The Senecio ‘Hippogriff’ is often labeled Senecio peregrinus or Dendrophorbium peregrinum. Additionally, commonly called String of Dolphins. In fact, a hybrid of the String of Pearls and the Candle Plant (Senecio articulatus). Similarly, you’ll also notice a resemblance to the string of fish hooks and the string of bananas.
Without a doubt, leaves look like tiny, little dolphins jumping. Furthermore, it can send up bloom stalks. Especially, with pompom-like clusters of tiny white flowers.
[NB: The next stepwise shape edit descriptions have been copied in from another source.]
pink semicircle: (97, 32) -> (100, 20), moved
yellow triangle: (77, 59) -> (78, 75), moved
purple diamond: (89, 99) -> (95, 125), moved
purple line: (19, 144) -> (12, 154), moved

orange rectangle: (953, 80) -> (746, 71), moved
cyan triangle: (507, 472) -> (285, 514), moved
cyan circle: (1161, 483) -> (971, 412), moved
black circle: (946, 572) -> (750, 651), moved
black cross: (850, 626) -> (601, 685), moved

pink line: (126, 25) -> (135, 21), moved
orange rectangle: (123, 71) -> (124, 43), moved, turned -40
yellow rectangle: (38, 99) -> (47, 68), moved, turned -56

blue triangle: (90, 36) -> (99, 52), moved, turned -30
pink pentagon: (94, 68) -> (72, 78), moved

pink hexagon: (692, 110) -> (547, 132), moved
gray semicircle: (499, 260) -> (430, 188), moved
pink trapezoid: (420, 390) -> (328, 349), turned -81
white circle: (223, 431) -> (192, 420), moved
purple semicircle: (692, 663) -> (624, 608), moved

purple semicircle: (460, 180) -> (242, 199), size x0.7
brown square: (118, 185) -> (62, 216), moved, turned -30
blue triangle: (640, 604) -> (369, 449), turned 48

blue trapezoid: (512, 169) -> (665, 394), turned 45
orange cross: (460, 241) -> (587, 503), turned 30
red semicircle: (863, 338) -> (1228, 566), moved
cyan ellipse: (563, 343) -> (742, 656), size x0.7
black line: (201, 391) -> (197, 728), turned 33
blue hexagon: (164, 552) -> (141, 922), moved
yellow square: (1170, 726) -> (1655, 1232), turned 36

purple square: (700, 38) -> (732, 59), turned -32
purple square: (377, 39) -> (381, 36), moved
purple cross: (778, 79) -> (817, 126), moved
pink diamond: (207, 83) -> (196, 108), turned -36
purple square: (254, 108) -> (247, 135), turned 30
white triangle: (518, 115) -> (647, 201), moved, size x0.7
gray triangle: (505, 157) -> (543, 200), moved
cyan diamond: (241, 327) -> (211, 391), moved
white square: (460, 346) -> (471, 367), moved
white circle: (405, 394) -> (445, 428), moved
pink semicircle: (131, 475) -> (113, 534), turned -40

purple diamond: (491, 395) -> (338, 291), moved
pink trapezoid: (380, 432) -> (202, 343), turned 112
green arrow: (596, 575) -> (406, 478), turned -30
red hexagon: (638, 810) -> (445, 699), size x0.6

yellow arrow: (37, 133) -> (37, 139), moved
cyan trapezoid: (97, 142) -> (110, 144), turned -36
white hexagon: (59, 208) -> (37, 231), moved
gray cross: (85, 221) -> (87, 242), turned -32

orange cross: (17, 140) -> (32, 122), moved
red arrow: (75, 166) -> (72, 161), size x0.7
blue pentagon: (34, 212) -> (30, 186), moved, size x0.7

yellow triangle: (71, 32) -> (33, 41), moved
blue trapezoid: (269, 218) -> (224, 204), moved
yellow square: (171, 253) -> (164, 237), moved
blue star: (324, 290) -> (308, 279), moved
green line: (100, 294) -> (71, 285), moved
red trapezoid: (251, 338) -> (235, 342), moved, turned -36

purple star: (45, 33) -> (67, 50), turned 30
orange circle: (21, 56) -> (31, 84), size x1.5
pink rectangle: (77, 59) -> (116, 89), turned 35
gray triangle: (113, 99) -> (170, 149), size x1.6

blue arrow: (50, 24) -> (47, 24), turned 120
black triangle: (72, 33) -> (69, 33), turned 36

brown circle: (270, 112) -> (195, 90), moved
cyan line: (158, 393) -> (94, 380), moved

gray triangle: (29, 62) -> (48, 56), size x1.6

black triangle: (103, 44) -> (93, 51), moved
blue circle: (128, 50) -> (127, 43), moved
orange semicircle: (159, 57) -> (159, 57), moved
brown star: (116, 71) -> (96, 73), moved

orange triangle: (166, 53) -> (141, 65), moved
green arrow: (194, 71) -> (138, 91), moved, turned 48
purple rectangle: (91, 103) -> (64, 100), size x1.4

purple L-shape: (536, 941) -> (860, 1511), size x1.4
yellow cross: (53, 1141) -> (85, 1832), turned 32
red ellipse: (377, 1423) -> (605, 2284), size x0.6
Trailing Jade is actually not a Jade plant at all. In fact, its botanical name is Senecio jacobsenii. Prounounced Sen-NEE-see-oh jay-kob-sen-ee-eye. Additionaly, known as Weeping Jade or Kleinia petraea. Also, native to the highlands of Tanzania and Kenya. Likewise, it creeps along as a ground cover. Similarly, in cultivation, it shines in hanging pots. Of course, allowing its thick stems to form a dense cascades. In fact, some up to 4 feet (1.2 meters) long.
Buy it: Senecio jacobsenii
String of Bananas is a trailing succulent. Also, native to South Africa. In fact, a great trailing addition in arrangements & hanging baskets. Additionally, long stems are lined with banana-shaped leaves. Each of which has a translucent crescent or “leaf window”. As a result, this lets sunlight into the leaf interior.
Furthermore, it usually blooms between October and December. Not only are flowers pompom-like clusters tiny and white, but they also smell like cinnamon.
Buy it: String of Bananas
String of Fishhooks is a trailing succulent. Of course, this South African native is easy to care for. Indeed, a member of the Senecio family. Additionally, it has cute fish hook-like leaves.
Undoubtedly, confused with String of Bananas. In particular, because they both share the same botanical name. Also, a perfect plant in a hanging basket, windowsill, or shelf.
The Xerosicyos Danguyi is known as String of Coins. Certainly, because the leaves are coin-shaped. Definitely the perfect ‘spiller’ in an arrangement. Indeed, as they cascade over the sides of a pot. Furthermore, String of Coins thrive in bright, indirect light.
In closing, we hope you enjoyed these trailing or hanging succulents. Absolutely some of our favorite succulents around. Of course, leave any variety we may have missed in the comments. Furthermore, we hope you join us again soon.